Icecream PDF Converter extracts text to DOC, ODT, RTF
Utilities developer Icecream Apps has released Icecream PDF Converter 1.3, extending the program with new text extraction tools.
The program can now extract the text from one or more PDFs, saving it in DOC, ODT, RTF and TXT formats.
(The previous build had an option to save text as HTML. That never worked for us, at all, but it seems to be functional in this release.)
Our first impressions, based on very minimal testing, are mixed. PDF Converter successfully extracted the text from some of our PDFs, even if they’re image-based, thanks to a bundled copy of the open source OCR engine Tesseract. It’s not simply plain text, either: we ran a PDF to DOC conversion and our destination file had correctly bolded headings.

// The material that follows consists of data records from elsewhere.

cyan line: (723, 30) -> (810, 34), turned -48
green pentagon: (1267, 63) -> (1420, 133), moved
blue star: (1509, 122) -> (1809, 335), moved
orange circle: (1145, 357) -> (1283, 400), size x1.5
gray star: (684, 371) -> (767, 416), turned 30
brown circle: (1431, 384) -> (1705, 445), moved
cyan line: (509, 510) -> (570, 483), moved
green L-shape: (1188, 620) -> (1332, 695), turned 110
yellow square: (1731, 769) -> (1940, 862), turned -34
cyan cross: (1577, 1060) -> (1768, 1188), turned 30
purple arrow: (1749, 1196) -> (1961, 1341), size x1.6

This didn’t quite work as we expected with mixed documents, though – mostly text, with some pictures. The program extracted the text correctly in our test files, but then displayed a sentence or two of binary garbage where the images used to be. That’s not the OCR engine’s fault – the images had no text to extract – but PDF Converter needs a smarter way to handle this situation, perhaps an option to ignore images when you’re only interested in document text.
Fortunately there’s still a lot to like here, with Icecream PDF Converter able to convert PDFs to many image formats, as well as create PDFs from Office documents, images, eBooks and more. It’s also entirely adware-free – unusual for this type of application – and safe to try out, if you’d like to see how it works for you.